Beside him in their visitors' chairs, Oliver sighed. "We're not sure. Batman thinks it might've been so the Shadows didn't have to keep all their... assets in one place. In case of discovery."

In the bed, looking so young and so angry, Roy let out a bark of a laugh. "The way I see it, they could've left me in one piece and kept me in the lobby of your penthouse and wouldn't have had to worry about being discovered, seeing as you looked so tirelessly for me."

The tears in Ollie's ocean-blue eyes were sparklingly clear. "I didn't know, Roy. None of us knew until - "

"Yeah, I heard you the first time," the teen spat with enough venom to fix the Kobras up for years, and turned his graze on the second chair before Ollie could reach out a hand to him.

It was weird, to hear his voice like that without having opened his mouth. It was weird to watch his own emotions play out in his own expressions on his own face, as if he were looking through a window in time. But that pain and rage wasn't quite his own; that clenching hand, that bandaged elbow, those hurt eyes weren't quite his own. They were similar, obviously, but untempered by his own years and recent experiences. This boy in the bed was the first Roy Harper, but not the only one.

That first meeting was hard. He hadn't said much - it didn't seem like he'd been expected to - but he'd promised to return as he'd stood and followed his slump-shouldered ex-mentor out the door. Roy had watched him go with a steely expression, but hadn't responded.

He thought it best to give the boy a few days to get acclimated. Being in a comatose state for so long had its physical effects, and he knew from a helpful nurse that Roy was scheduled to begin physical therapy before long. There was a lot of shrunken muscle to wake up after nine years of lying in a hibernation pod.

When he did return, he was braced to do a lot more talking, but original Roy had only one question.

"So what are we, exactly?"

The million dollar question.

He'd been working on that one ever since he'd had to fill out that admittance form. For years he'd been so focused on finding the real Roy that he didn't know what was supposed to happen now. He'd accomplished everything he'd ever set out to do, but it wasn't the end of the story.

"Look," he began, and faltered at Roy's unexpectedly open face. In that face, he saw everything Roy wanted and everything he needed to say. Both of them only wanted the truth. He took a steadying breath and began again.

"I don't think I need to tell you that finding you was everything I've been working for in the past few years, but honestly, now that we're here, I don't know where to go."

"Don't you have a life?" Roy asked, with some mixture of disdain and curiosity.

"Yeah, I do." It was true now - he hadn't slept alone a single night since Cheshire had shown up.

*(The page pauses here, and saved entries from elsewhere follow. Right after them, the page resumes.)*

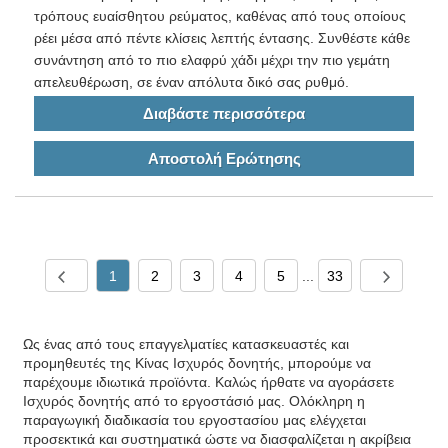
τρόπους ευαίσθητου ρεύματος, καθένας από τους οποίους
ρέει μέσα από πέντε κλίσεις λεπτής έντασης. Συνθέστε κάθε
συνάντηση από το πιο ελαφρύ χάδι μέχρι την πιο γεμάτη
απελευθέρωση, σε έναν απόλυτα δικό σας ρυθμό.
Διαβάστε περισσότερα
Αποστολή Ερώτησης
1
2
3
4
5
...
33
Ως ένας από τους επαγγελματίες κατασκευαστές και
προμηθευτές της Κίνας Ισχυρός δονητής, μπορούμε να
παρέχουμε ιδιωτικά προϊόντα. Καλώς ήρθατε να αγοράσετε
Ισχυρός δονητής από το εργοστάσιό μας. Ολόκληρη η
παραγωγική διαδικασία του εργοστασίου μας ελέγχεται
προσεκτικά και συστηματικά ώστε να διασφαλίζεται η ακρίβεια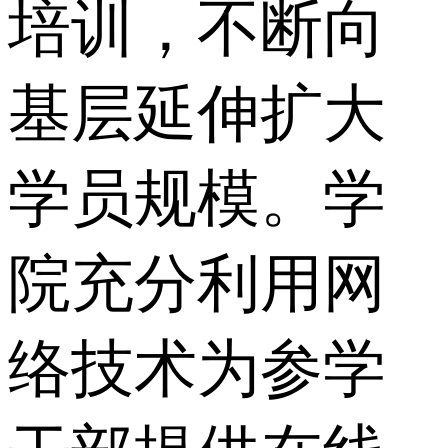
培训，不断向
基层延伸扩大
学员规模。学
院充分利用网
络技术为参学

"Then just go off and do whatever you want. It's not like you suddenly need my permission to wear my face."

The words were sharp and angry, but he hadn't expected anything less.

"We don't have to be strangers, Roy."

He'd thought about this, too, and talked it over with Oliver and Dynah. They'd all agreed that it would be best and easiest for everyone if nobody tries to pretend like none of it had happened, and as Dynah had pointed out, that meant acceptance - on everyone's part.

Roy snorted from the bed. "What, you think we can just be best friends?"

Again - not an unexpected reaction. They really were alike.

As he stood, he dropped a piece of paper on the nightstand and saw Roy's eyes flicker over it. By address and phone number, if you ever need it." He was almost out the door before he turned to look back at his original, who suddenly looked more lost and tired than he'd seen, but it was only because it was his own face that he could see it.

"Give me a call sometime."

It may have been strange, talking to a guy with same name, face, and voice who he'd dedicated years to finding, but he was still just a kid. And maybe his older clone would have something more valuable to offer someday than just half-answers and scared looks.